First GRI Field Conference in Africa Explores Intersection of Science and Faith

Groundbreaking conference in Tanzania provided hands-on experience with training.

Emeraude Tobias, Geoscience Research Institute
First GRI Field Conference in Africa Explores Intersection of Science and Faith
A dynamic group of 60 educators joined Geoscience Research Institute scientists on a journey across Tanzania’s breathtaking landscapes. [Photo: Geoscience Research Institute]

The Geoscience Research Institute (GRI), a scientific research facility of the Seventh-day Adventist Church, recently hosted its first field conference on the African continent in Tanzania. Field conferences go beyond traditional meetings and lectures to immerse participants in hands-on experiences, directly exposing them to natural features relevant to a biblical understanding of origins.

While numerous field conferences have been conducted in the multidecadal history of GRI in locations throughout North America, South America, Europe, and Australasia, this groundbreaking event in Africa marked a significant milestone in the Institute’s engagement and service to the global church.

GRI’s decision to partner with the East-Central Africa Division (ECD) of the Adventist Church for the conference underscored the division’s status as a powerhouse in Adventist education. With an estimated 750,000 students in more than 3,400 institutions, ECD boasts the largest Seventh-day Adventist educational footprint globally. To optimize impact, 60 individuals were strategically selected for participation in the conference, representing key actors in education, including secondary school science teachers, science professors from tertiary institutions, union directors of education, university administrators, and public campus ministries student leaders.

Tanzania was deliberately chosen as the background of this conference because it provides a canvas to explore major areas crucial to the application of a biblical framework in understanding origins models, organizers said. For example, Lake Victoria and Archean rocks in its vicinity offered a study focus on planetary formation and the age of the earth in relation to creation week. Wildlife in the Serengeti and Ngorongoro national parks informed a discussion of ecology, animal interactions, and the consequences of the fall on biological systems. Olduvai Gorge provided a site for the evaluation of models of human origins and the fossil record of humans. And the East African Rift helped in the exploration of plate tectonics, flood models, and the earth’s dynamic history.

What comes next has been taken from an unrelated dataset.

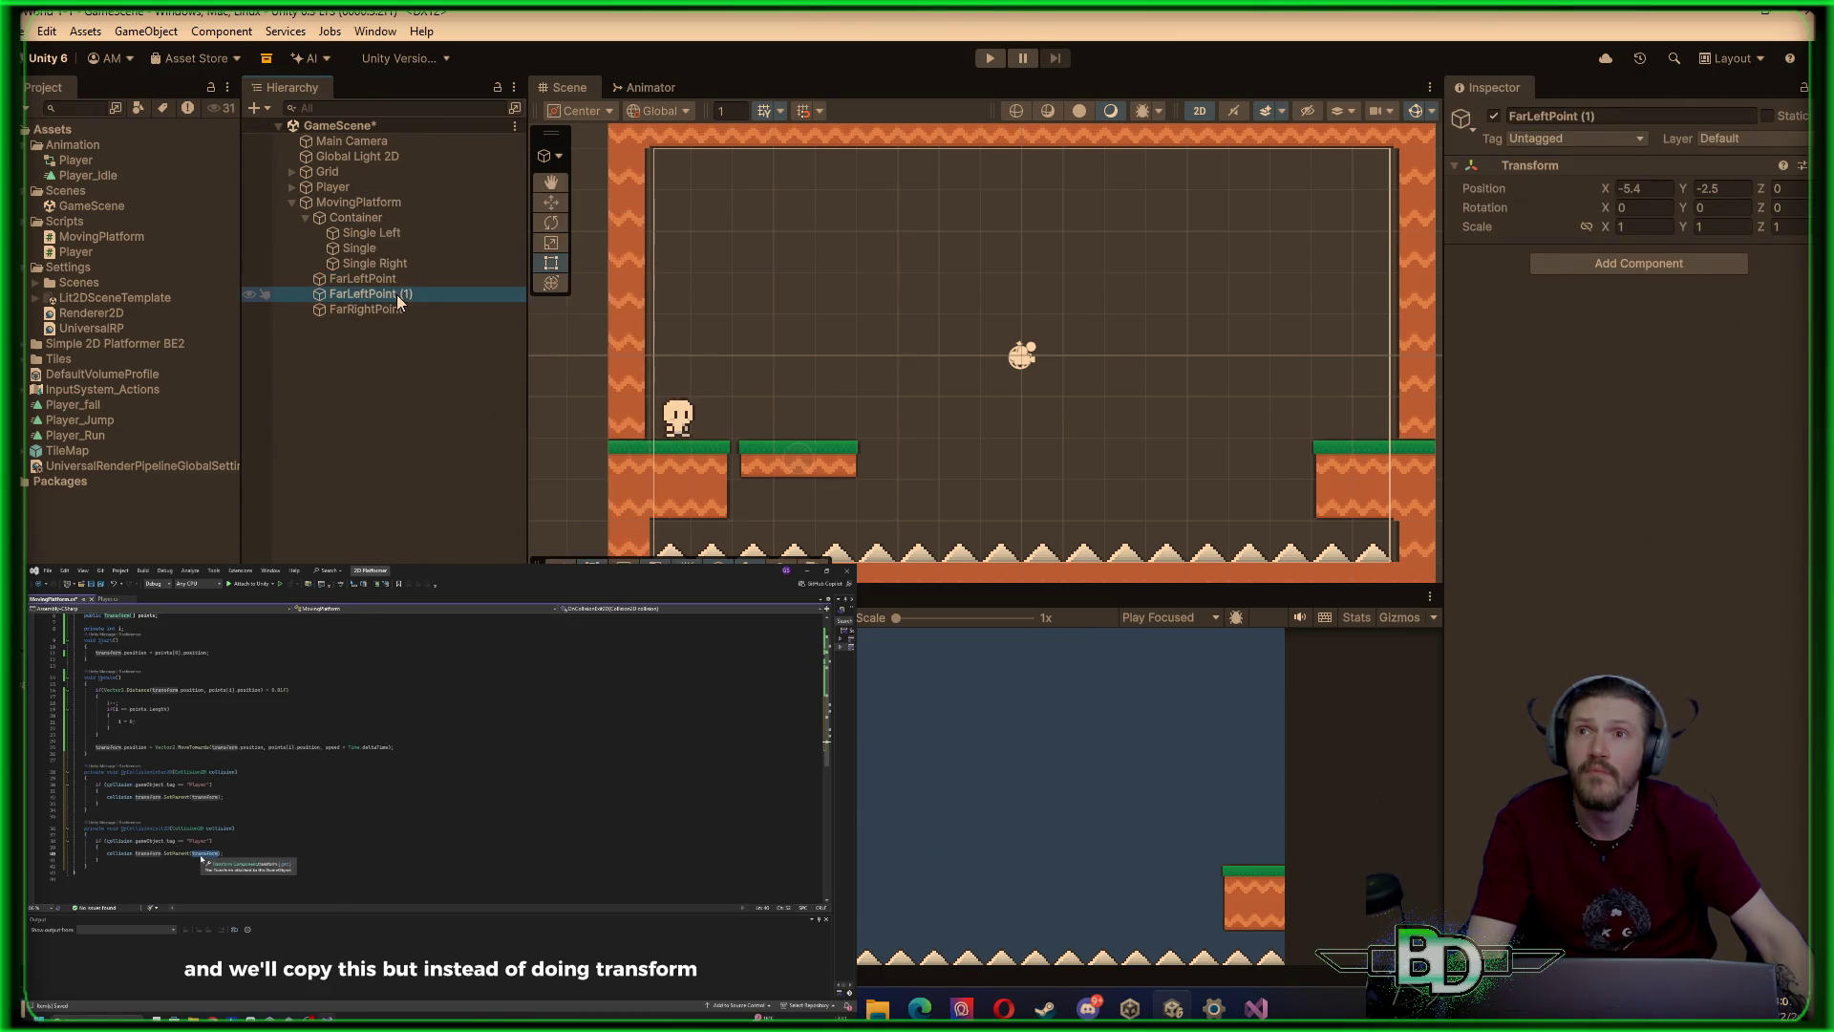
{"action": "right_click", "coordinate": [399, 293]}
{"action": "left_click", "coordinate": [443, 273]}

“The field conference has started a ripple effect,” ECD education director Andrew Mutero said. “This will be felt across the 11 countries of the East-Central Africa Division. We are now trained, informed, and very motivated. We are going to hit the ground running.”

Complementing the field experiences were lectures by an international panel of GRI scientists and representatives from the world divisions of the Adventist Church. Topics ranged from the fine-tuning of the cosmos to navigating the delicate balance between scientism and fundamentalism. Two workshop sessions engaged three distinct groups — leaders, students, and teachers — resulting in each group establishing resolutions and actionable goals for the coming year.

“The attendees were a great group to work with,” Ben Clausen, senior scientist for GRI and field conference director, said. “The objectives were to learn new geology and biology, understand time issues in relation to earth history models, foster a positive attitude relating science and faith, and increase trust in God and His Word.”

The conference’s success has paved the way for future collaboration between GRI and ECD. Plans include establishing a GRI branch office; developing certificate training for teachers at the Adventist University of Africa in the intersection of faith and science; and offering a series of training events in the division scheduled for the upcoming year.

“I thank God for the conference,” said Alfaxad Mussa Chacha, biology and chemistry teacher at Ikizu High School in Rwanda. “Together, we learned more about creation, and as a biologist, I will use the opportunity of teaching genetics to show how we are fearfully and wonderfully made.”

As the echoes of the GRI field conference resonate through the ECD, with the participants’ return to their respective countries, new paths for understanding the intersection of faith and science illuminate the church’s witness about our loving Creator, organizers said. “The event has empowered a new generation of educators and leaders to carry the torch of knowledge into their respective communities,” they said.